Auf dem vierten Platz liegen mit jeweils 28 Prozent die Faktoren ‚Datenschutz und
Datensicherheit‘ sowie ‚Steigende Verbrauchererwartungen hinsichtlich personalisierter
Produkte, Dienstleistungen und Erfahrungen‘.
Auch der vorherrschende Mangel an
qualifiziertem Personal und langfristige wirtschaftliche Trends wie zunehmende Automatisierung
und strengere Nachhaltigkeitsstandards gelten als signifikante Herausforderungen für
Unternehmen in der Zukunft.
Disruption bewältigen: Technologischer Wandel ist
essentiell, aber keine Universallösung
Die Studie zeigt, dass rund die Hälfte aller
befragten Unternehmen (53 Prozent) für die Bewältigung von Disruption auf Investitionen in neue
Technologien setzt, insbesondere in den Bereichen Datenaggregation und -analyse – oft sind es
grosse Unternehmen, da sie entsprechend mehr Kapital zur Verfügung haben. Die Strategie ist
also nicht für jedes Unternehmen darstellbar; zudem müssen entsprechende technologische
Lösungen effektiv in die Unternehmensprozesse integriert werden, oftmals gegen Widerstand im
Unternehmen selbst. Weitere beliebte Strategien sind die Expansion in eine neue,
vielversprechende geografische Region oder einen Sektor bzw. der Austritt aus nicht mehr
profitablen Märkten (42 Prozent) sowie die Anpassung von operativen Kosten (39 Prozent).

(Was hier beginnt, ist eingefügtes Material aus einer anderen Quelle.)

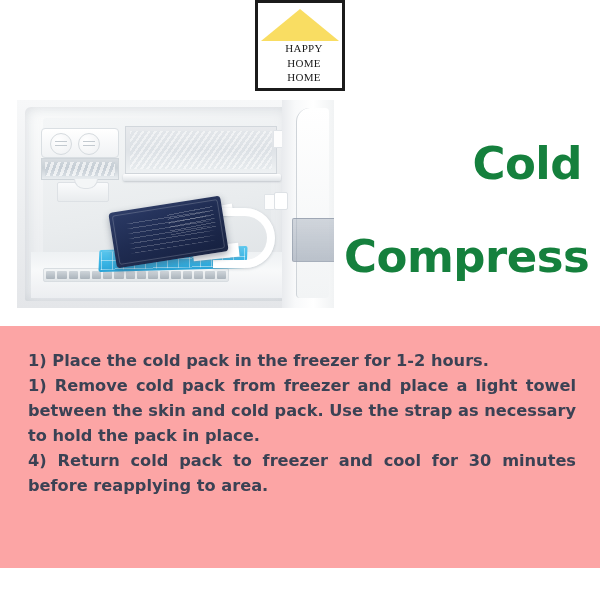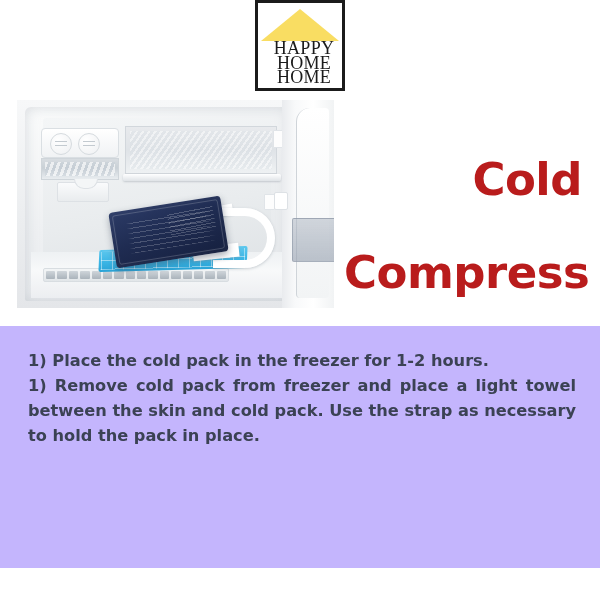"HAPPY" .logo-words { font-size: 18px -> 11px }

Über den AlixPartners Disruption Index
Der AlixPartners Disruption Index 2021 ist
eine Befragung des globalen Beratungsunternehmens hinsichtlich der Einstellung von
Führungskräften zu den disruptiven Einflüssen auf die wirtschaftliche Situation von
Unternehmen. Für die Umfrage wurden im Zeitrahmen von November 2020 bis Januar 2021
mehr als 3.000 Führungskräfte in den USA, Kanada, Grossbritannien, Frankreich, Deutschland,
Italien, der Schweiz, China und Japan befragt und stammen überwiegend aus den Branchen
Luft-, Raumfahrt und Verteidigung, Automotive, Konsumgüter, Finanzdienstleistungen, Medien
und Unterhaltung, Detailhandel, Technologie sowie Telekommunikation. Alle Befragten waren
zwischen 25 und 65 Jahren, waren in einer führenden Director- oder höheren Position und
arbeiteten in einem Unternehmen mit einem Umsatz von über 50 Mio. US-Dollar.